## Instructions to follow
Nothing but the lines from the line with "EV-engineered components, and Signal" through the end of the data is to be copied, and each is to be copied exactly.

[Page images and extracted text]
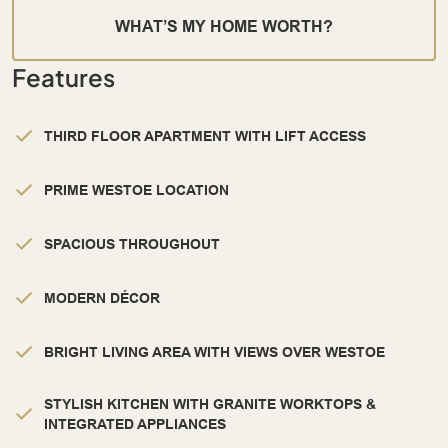
WHAT’S MY HOME WORTH?
Features
THIRD FLOOR APARTMENT WITH LIFT ACCESS
PRIME WESTOE LOCATION
SPACIOUS THROUGHOUT
MODERN DÉCOR
BRIGHT LIVING AREA WITH VIEWS OVER WESTOE
STYLISH KITCHEN WITH GRANITE WORKTOPS &
INTEGRATED APPLIANCES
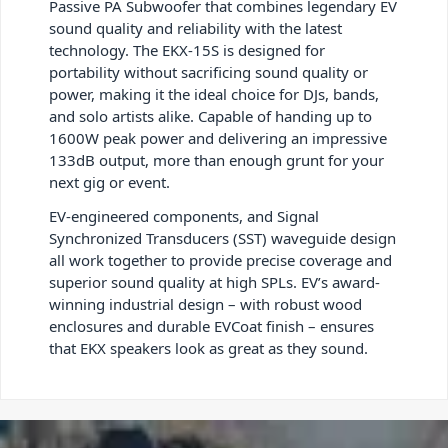
Passive PA Subwoofer that combines legendary EV
sound quality and reliability with the latest
technology. The EKX-15S is designed for
portability without sacrificing sound quality or
power, making it the ideal choice for DJs, bands,
and solo artists alike. Capable of handing up to
1600W peak power and delivering an impressive
133dB output, more than enough grunt for your
next gig or event.
EV-engineered components, and Signal
Synchronized Transducers (SST) waveguide design
all work together to provide precise coverage and
superior sound quality at high SPLs. EV’s award-
winning industrial design – with robust wood
enclosures and durable EVCoat finish – ensures
that EKX speakers look as great as they sound.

## Finished task
EV-engineered components, and Signal
Synchronized Transducers (SST) waveguide design
all work together to provide precise coverage and
superior sound quality at high SPLs. EV’s award-
winning industrial design – with robust wood
enclosures and durable EVCoat finish – ensures
that EKX speakers look as great as they sound.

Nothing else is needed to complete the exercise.